No matter how close you are to retirement, it’s also a good idea to create an investment strategy that gives you freedom once you stop working. For many people that may mean starting either a 401(k) plan or an IRA fund. Depending on whether or not you continue to work, you may need to be aggressive in your retirement funding in order to reach your financial goals.

6. Build a Portfolio

Your financial team can help you build a strong investment portfolio as your next step. With your advisors, you can develop a plan that assigns a portion of your money into various investment opportunities. Depending on your goals, you may want to consider stock options, mutual funds, or other types of low-risk choices.

ALSO READ  How to save money on sporting equipment

inherited-money-trust-taxable_cf464db321bc40ab

7. Fund Your Kids’ Education

After you’ve taken the steps to secure your retirement, deal with your debt, and make a plan for your money’s growth, some people may want to start an education fund for the kids. With the continuing increases in the cost of a college education, you can help your children get a financial advantage by creating a college fund.

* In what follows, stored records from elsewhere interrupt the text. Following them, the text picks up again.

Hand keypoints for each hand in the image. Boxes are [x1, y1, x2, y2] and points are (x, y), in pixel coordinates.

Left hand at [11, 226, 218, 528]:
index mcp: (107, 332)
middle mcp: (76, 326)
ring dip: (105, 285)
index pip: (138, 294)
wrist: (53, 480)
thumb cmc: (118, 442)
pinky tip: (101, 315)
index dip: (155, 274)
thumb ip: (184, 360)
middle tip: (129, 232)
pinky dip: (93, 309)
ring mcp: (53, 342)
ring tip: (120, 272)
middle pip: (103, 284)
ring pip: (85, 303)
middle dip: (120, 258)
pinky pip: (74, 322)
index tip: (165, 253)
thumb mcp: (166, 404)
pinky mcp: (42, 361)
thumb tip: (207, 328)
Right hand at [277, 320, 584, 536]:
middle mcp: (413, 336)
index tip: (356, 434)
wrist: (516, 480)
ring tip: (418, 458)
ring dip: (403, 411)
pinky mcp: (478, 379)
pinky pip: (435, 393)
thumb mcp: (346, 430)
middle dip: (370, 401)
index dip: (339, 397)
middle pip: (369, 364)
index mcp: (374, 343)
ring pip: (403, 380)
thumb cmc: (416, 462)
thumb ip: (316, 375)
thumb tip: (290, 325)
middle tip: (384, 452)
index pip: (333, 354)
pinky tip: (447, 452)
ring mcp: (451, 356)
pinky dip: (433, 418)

8. Make an Emergency Cushion

Finally, when everything has been taken care of, don’t forget to put aside a portion of your new riches as an emergency cushion in case things go wrong in other areas of your financial portfolio. Ideally, your advisors can show you the right amount to put aside in a savings or other type of interest bearing account. In most cases, if you’ve made the right decisions regarding the rest of your money, your emergency fund may never need to be used.

When you suddenly find yourself thousands of dollars richer after the death of a family member, you may feel a combination of sadness, guilt, and elation. It’s vital to work with a team of experienced financial professionals in order to find the best course of action for your new cash. That way, you can make it work for you for years down the road.